B.B. & The Blues Shacks – Dirty Thirty | Album Review

B.B. & The Blues Shacks – Dirty Thirty

Rhythm Bomb Records


3 CDs – 49 songs time – CD1 – 61:58 CD2 – 60:48 CD3 – 52:31

As part of their 30th anniversary celebration the German band B.B. & The Blues Shacks have released this 3 CD set clocking in at just shy of 3 hours. I find there isn’t one clunker in the batch. The five piece outfit is augmented by an unidentified horn section on the first two discs as they present songs in various R&B influenced blues styles ranging from jump blues to more straight ahead R&B. The third disc consists of more current material along with a few remakes of older songs. The third disc is sans horn section allowing for more of a traditional leaning blues approach that lends itself for the harmonica to step out a bit more.

The band is completely up on their game. Singer-harmonica man Michael Arlt is a strong front man with his assertive vocalizations. Right from the first song on the first disc Come Along(2012) “True Love In Vain” the instrument separation is evident showcasing each part with clarity. Fabian Fritz’s boogie woogie piano is right up front where it should be. His piano and organ playing throughout is spot on. Andreas Arlt handles all styles of guitar quite handily as he infuses blues, jump and swing blues, R&B, a bit of jazz and country into his playing. All but three compositions are penned by Andreas and Michael “Maddy” Arlt.

Henning Hauerken is a strong foundation on upright and electric bass along with drummer Andre Werkmeister.
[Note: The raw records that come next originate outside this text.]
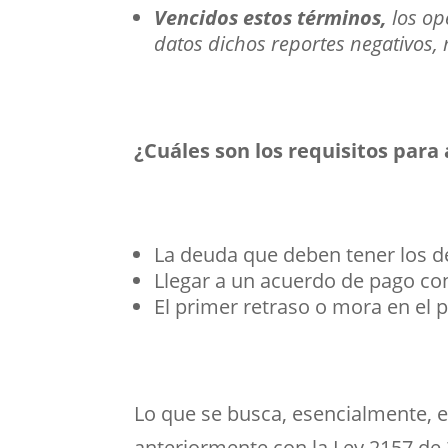
Vencidos estos términos,
los op
datos dichos reportes negativos,
¿Cuáles son los requisitos para
La deuda que deben tener los 
Llegar a un acuerdo de pago con
El primer retraso o mora en el
Lo que se busca, esencialmente, 
anteriormente con la Ley 2157 de 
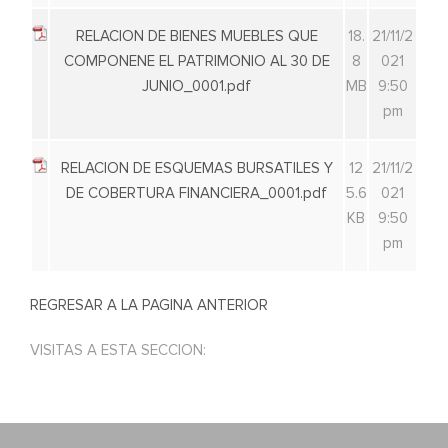
RELACION DE BIENES MUEBLES QUE
18.
21/11/2
COMPONENE EL PATRIMONIO AL 30 DE
8
021
JUNIO_0001.pdf
MB
9:50
pm
RELACION DE ESQUEMAS BURSATILES Y
12
21/11/2
DE COBERTURA FINANCIERA_0001.pdf
5.6
021
KB
9:50
pm
REGRESAR A LA PAGINA ANTERIOR
VISITAS A ESTA SECCION:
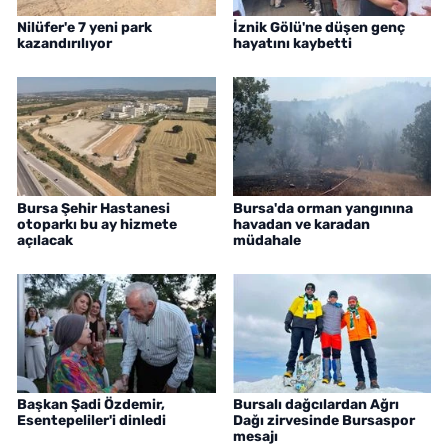
Nilüfer'e 7 yeni park
İznik Gölü'ne düşen genç
kazandırılıyor
hayatını kaybetti
Bursa Şehir Hastanesi
Bursa'da orman yangınına
otoparkı bu ay hizmete
havadan ve karadan
açılacak
müdahale
Başkan Şadi Özdemir,
Bursalı dağcılardan Ağrı
Esentepeliler'i dinledi
Dağı zirvesinde Bursaspor
mesajı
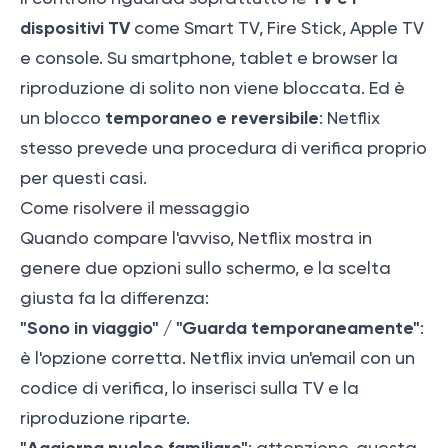
dispositivi TV
come Smart TV, Fire Stick, Apple TV
e console. Su smartphone, tablet e browser la
riproduzione di solito non viene bloccata. Ed è
temporaneo e reversibile
un blocco
: Netflix
stesso prevede una procedura di verifica proprio
per questi casi.
Come risolvere il messaggio
Quando compare l'avviso, Netflix mostra in
genere due opzioni sullo schermo, e la scelta
giusta fa la differenza:
"Sono in viaggio" / "Guarda temporaneamente"
:
è l'opzione corretta. Netflix invia un'email con un
codice di verifica, lo inserisci sulla TV e la
riproduzione riparte.
"Aggiorna nucleo familiare"
: attenzione, questa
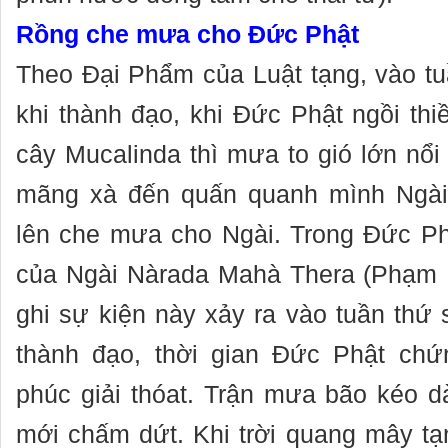
Rồng che mưa cho Đức Phật
Theo Đại Phẩm của Luật tạng, vào tu
khi thành đạo, khi Đức Phật ngồi thi
cây Mucalinda thì mưa to gió lớn nổi
mãng xà đến quấn quanh mình Ngài
lên che mưa cho Ngài. Trong Đức Ph
của Ngài Nàrada Mahà Thera (Phạm 
ghi sự kiện này xảy ra vào tuần thứ 
thành đạo, thời gian Đức Phật ch
phúc giải thóat. Trận mưa bão kéo d
mới chấm dứt. Khi trời quang mây t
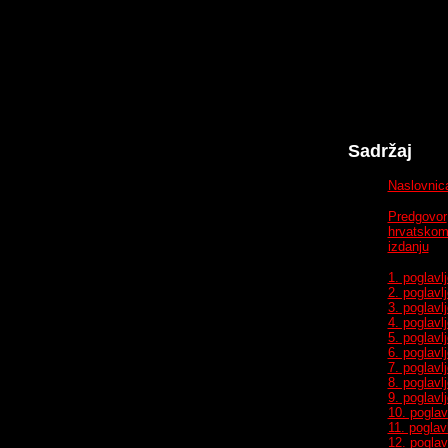
Sadržaj
Naslovnic
Predgovor
hrvatsko
izdanju
1. poglavlj
2. poglavlj
3. poglavlj
4. poglavlj
5. poglavlj
6. poglavlj
7. poglavlj
8. poglavlj
9. poglavlj
10. poglav
11. poglav
12. poglav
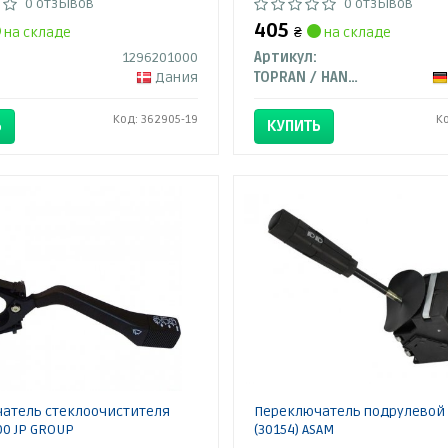
0 отзывов
0 отзывов
405
на складе
₴
на складе
1296201000
Артикул:
Дания
TOPRAN / HANS PRIES
Код: 362905-19
К
Ь
КУПИТЬ
атель стеклоочистителя
Переключатель подрулевой
00 JP GROUP
(30154) ASAM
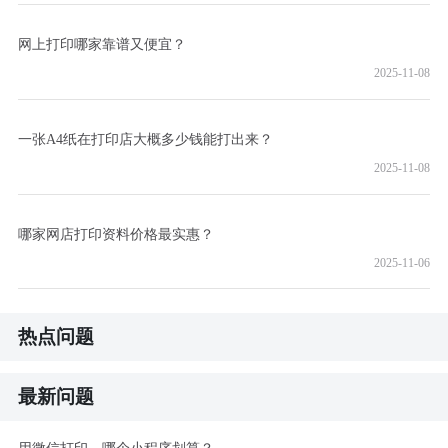
网上打印哪家靠谱又便宜？
2025-11-08
一张A4纸在打印店大概多少钱能打出来？
2025-11-08
哪家网店打印资料价格最实惠？
2025-11-06
热点问题
最新问题
用微信打印，哪个小程序划算？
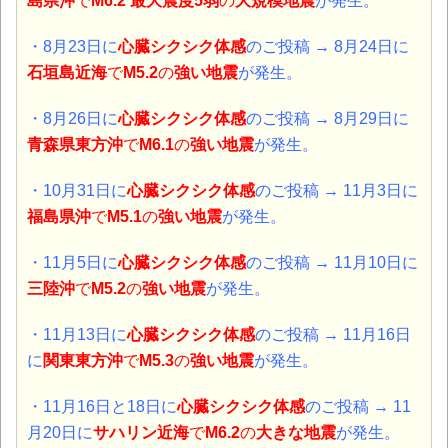
島県沖
で
M6.2 最大震度5弱
の
大規模地震
が発生。
・8月23日に
心臓シクシク体感
のご投稿 → 8月24日に
石垣島近海
で
M5.2
の
強い地震
が発生。
・8月26日に
心臓シクシク体感
のご投稿 → 8月29日に
青森県東方沖
で
M6.1
の
強い地震
が発生。
・10月31日に
心臓シクシク体感
のご投稿 → 11月3日に
福島県沖
で
M5.1
の
強い地震
が発生。
・11月5日に
心臓シクシク体感
のご投稿 → 11月10日に
三陸沖
で
M5.2
の
強い地震
が発生。
・11月13
日に
心臓シクシク体感
のご投稿 → 11月16日
に
関東東方沖
で
M5.3
の
強い地震
が発生。
・11月16
日と18日に
心臓シクシク体感
のご投稿 → 11
月20日に
サハリン近海
で
M6.2
の
大きな地震
が発生。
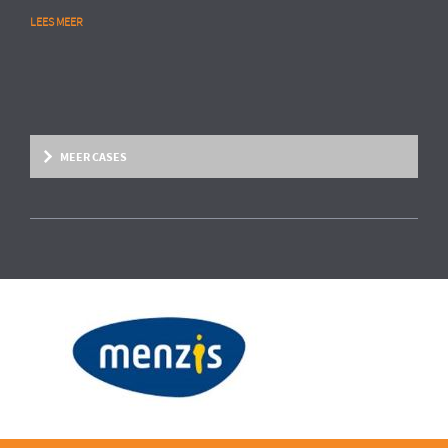
LEES MEER
MEER CASES
Overige marktsegmenten
People Analytics
MULTINATIONAL CHEMIESECTOR
Opstarten van advanced HR analytics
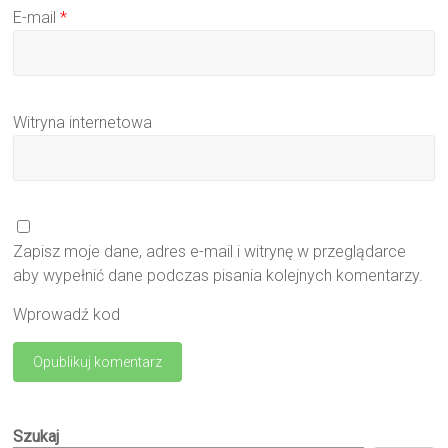
E-mail
*
Witryna internetowa
Zapisz moje dane, adres e-mail i witrynę w przeglądarce
aby wypełnić dane podczas pisania kolejnych komentarzy.
Wprowadź kod
Szukaj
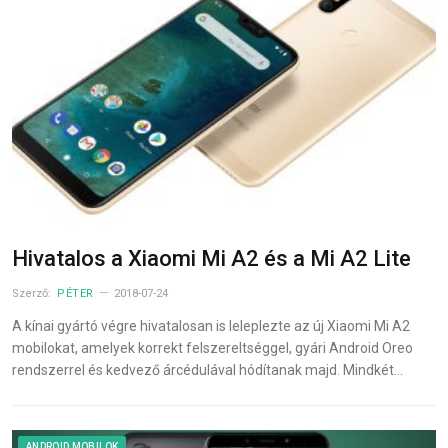
Hivatalos a Xiaomi Mi A2 és a Mi A2 Lite
Szerző:
PÉTER
2018-07-24
A kínai gyártó végre hivatalosan is leleplezte az új Xiaomi Mi A2
mobilokat, amelyek korrekt felszereltséggel, gyári Android Oreo
rendszerrel és kedvező árcédulával hódítanak majd. Mindkét…
ANDROID MOBILOK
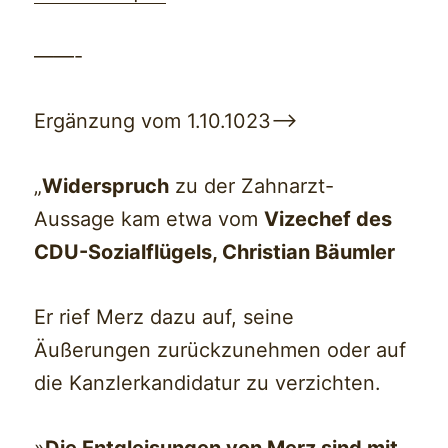
——-
Ergänzung vom 1.10.1023–>
„
Widerspruch
zu der Zahnarzt-
Aussage kam etwa vom
Vizechef des
CDU-Sozialflügels, Christian Bäumler
Er rief Merz dazu auf, seine
Äußerungen zurückzunehmen oder auf
die Kanzlerkandidatur zu verzichten.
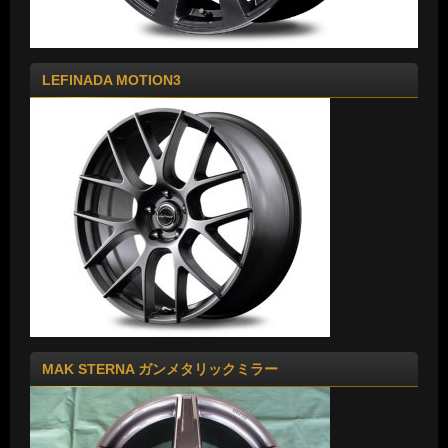
LEFINADA MOTION3
MAK STERNA ガンメタリックミラー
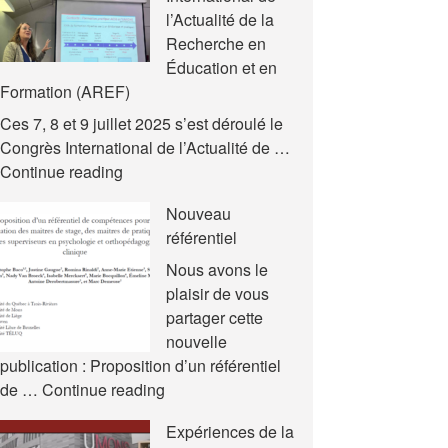
l’Actualité de la
Recherche en
Éducation et en
Formation (AREF)
Ces 7, 8 et 9 juillet 2025 s’est déroulé le
Congrès International de l’Actualité de …
Nouvelles
Continue reading
communications
Nouveau
–
référentiel
Congrès
International
Nous avons le
de
plaisir de vous
l’Actualité
partager cette
de
nouvelle
la
publication : Proposition d’un référentiel
Recherche
Nouveau
de …
Continue reading
en
référentiel
Expériences de la
Éducation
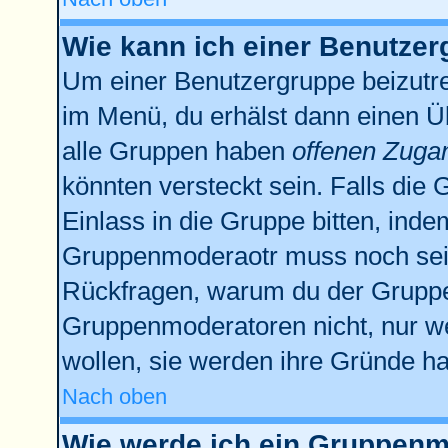
Wie kann ich einer Benutzer
Um einer Benutzergruppe beizutre
im Menü, du erhälst dann einen Üb
alle Gruppen haben
offenen Zuga
könnten versteckt sein. Falls die 
Einlass in die Gruppe bitten, inde
Gruppenmoderaotr muss noch sein
Rückfragen, warum du der Gruppe 
Gruppenmoderatoren nicht, nur we
wollen, sie werden ihre Gründe h
Nach oben
Wie werde ich ein Gruppenm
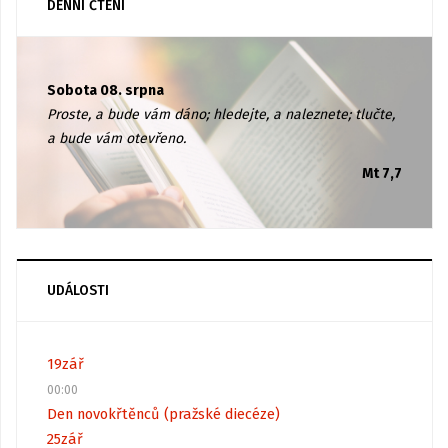
DENNÍ ČTENÍ
Sobota 08. srpna
Proste, a bude vám dáno; hledejte, a naleznete; tlučte,
a bude vám otevřeno.
Mt 7,7
UDÁLOSTI
19
zář
00:00
Den novokřtěnců (pražské diecéze)
25
zář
Andre adjusts to all the stylistic nuances in the music. The anonymous horn players provide tight ensemble drive as well occasionally stepping out in the solo spotlight.

The genres of music vary throughout the three CDs. The main is R&B infused blues, jump blues, swing blues, ballads and a few forays into the pop world. “If I Should Ever Lose Your Love” harkens back to some of the classic British pop stars such as Cliff Richard or Billy Fury.

A few other highlights for me: The R&B of “Will You Be There”. The lone instrumental “Buckle Up” is a jazzy romp giving time for organ and guitar to stretch out. “Goodbye Everybody” is a good jump blues closer for the Businessmen CD(2014). The cover of “Deep In The Heart Of Texas” isn’t the song I’m familiar with. I was thinking along the lines of-“The stars at night are big and bright, deep in the heart of Texas(clap, clap, clap). Fabian Fritz replicates Professor Longhair’s classic New Orleans piano style on “Ain’t Gonna Cry No More”. Add Michael Arlt’s harmonica over that and you just can’t go wrong.

Their are many bright lights amongst the plethora of songs here. You will have an adventure in blues goodness as you sort through the musical delights within. Not a weak song in the bunch.